Le problème c’est que même en appliquant à la lettre ces conseils, en écoutant sa faim, on peut toujours prendre du poids. En effet, notre environnement est plein de perturbateurs qui nous trompent et nous empêchent d’apporter juste ce qu’il faut à notre organisme. Voici une liste non-exhaustive de ces perturbateurs :

1 ) Repas à index glycémique trop élevé

 L’index glycémique (IG) correspond à la capacité d’un aliment à faire grimper votre taux de sucre dans le sang. Lorsque vous consommez des aliments possédant un IG trop élevé, votre glycémie augmente très rapidement. Pour pallier à cette hausse, le pancréas va produire une grande quantité d’insuline. Votre taux de sucre sanguin va donc redescendre très rapidement. Le problème c’est qu’il risque de descendre en dessous de la concentration normale du sang en glucose. Or lorsque vous manquez de sucre dans le sang, votre organisme déclenche un signal de faim.
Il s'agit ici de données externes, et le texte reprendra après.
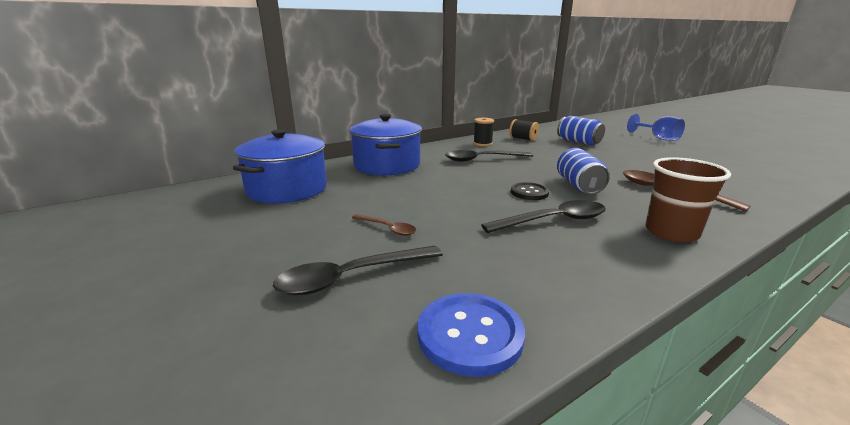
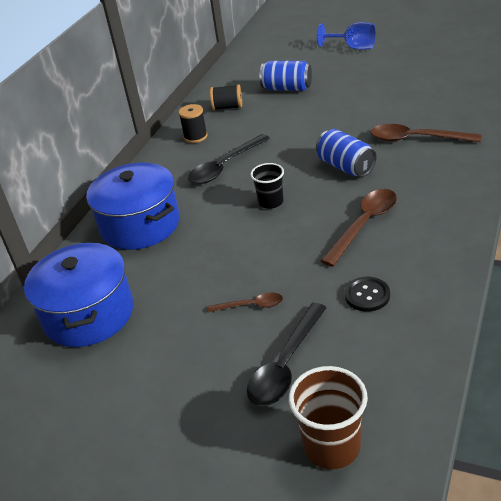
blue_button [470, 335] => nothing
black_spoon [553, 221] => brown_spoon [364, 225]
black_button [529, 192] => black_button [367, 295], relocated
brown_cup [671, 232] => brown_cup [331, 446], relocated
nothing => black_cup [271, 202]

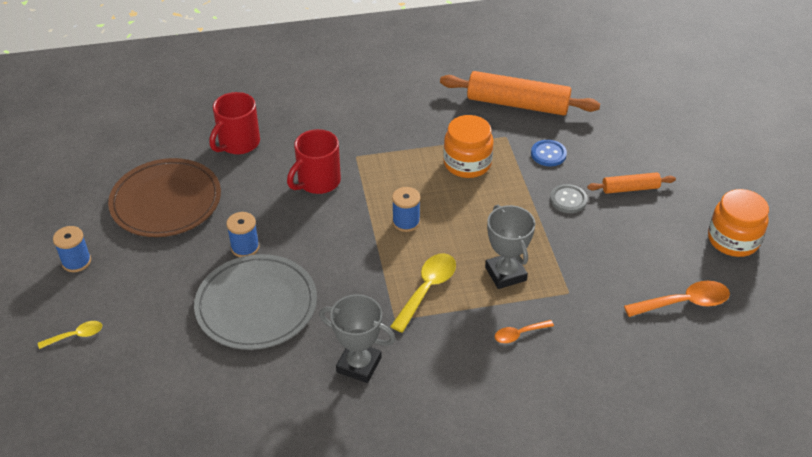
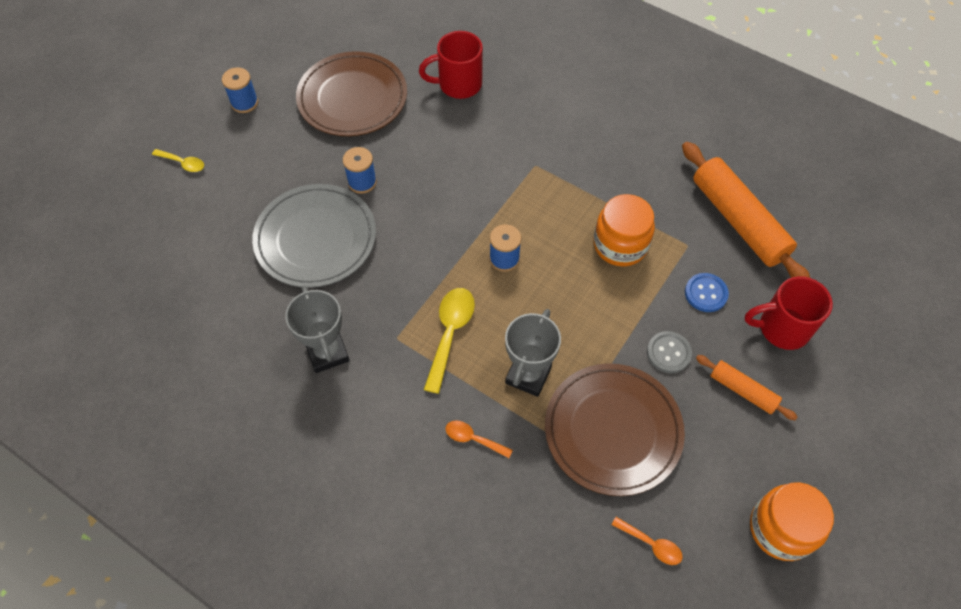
red_mug [317, 182] => red_mug [782, 328], relocated
yellow_spoon [427, 289] => yellow_spoon [450, 333], 60 degrees counterclockwise
orange_spoon [684, 303] => orange_spoon [651, 544], x0.57
nothing => brown_plate [613, 430]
Et c’est comme cela que l’on est amené à manger beaucoup plus souvent (et donc plus) que prévu alors que vous avez déjà apporté assez de calories à votre corps. Ces calories ont juste été stockées trop tôt par l’action de l’insuline. Et malheureusement si vous mangez en trop grande quantité à cause de ce phénomène, ces calories resteront stockées sous forme de graisse. En résumé :   IG élevé = pic d’hyperglycémie –> production d’insuline +++  –> pic d’hypoglycémie = FAIM

Mon conseil : privilégiez les aliments bruts, non transformés et complets. Evitez les aliments riches en sucre blanc et en farine blanche (comme le pain blanc, les pâtes blanches, les gâteaux, les sodas, les bonbons, etc.).
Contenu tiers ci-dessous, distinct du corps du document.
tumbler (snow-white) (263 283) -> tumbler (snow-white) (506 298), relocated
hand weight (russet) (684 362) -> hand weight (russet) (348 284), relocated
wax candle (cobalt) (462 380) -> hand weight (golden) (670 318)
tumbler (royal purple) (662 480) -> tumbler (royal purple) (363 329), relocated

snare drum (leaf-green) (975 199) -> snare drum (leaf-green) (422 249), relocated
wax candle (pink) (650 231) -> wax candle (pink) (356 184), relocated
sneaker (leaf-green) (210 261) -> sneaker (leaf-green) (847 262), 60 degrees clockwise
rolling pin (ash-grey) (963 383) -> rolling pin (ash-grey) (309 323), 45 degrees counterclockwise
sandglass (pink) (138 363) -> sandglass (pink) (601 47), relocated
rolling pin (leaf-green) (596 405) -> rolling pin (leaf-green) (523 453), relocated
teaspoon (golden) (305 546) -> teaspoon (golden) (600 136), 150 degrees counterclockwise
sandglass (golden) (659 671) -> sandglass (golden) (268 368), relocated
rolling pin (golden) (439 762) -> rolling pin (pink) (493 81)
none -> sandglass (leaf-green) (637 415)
2) Manque de fibres et/ou de lipides

Ce point est directement en lien avec le premier. Au delà de la consommation d’aliments raffinés, l’index glycémique peut être largement impacté par la quantité de fibres et de lipides présents dans votre alimentation. Les lipides souvent critiqués pour leur haute valeur calorique sont en fait vos alliés coupe-faim, tout comme les fibres. La consommation de ces nutriments diminue en effet l’index glycémique de votre repas en ralentissant le passage des nutriments dans le sang. Vous êtes rassasié pour plus longtemps. Il est donc important d’en consommer, sinon vous risquez d’avoir faim très vite après vos repas.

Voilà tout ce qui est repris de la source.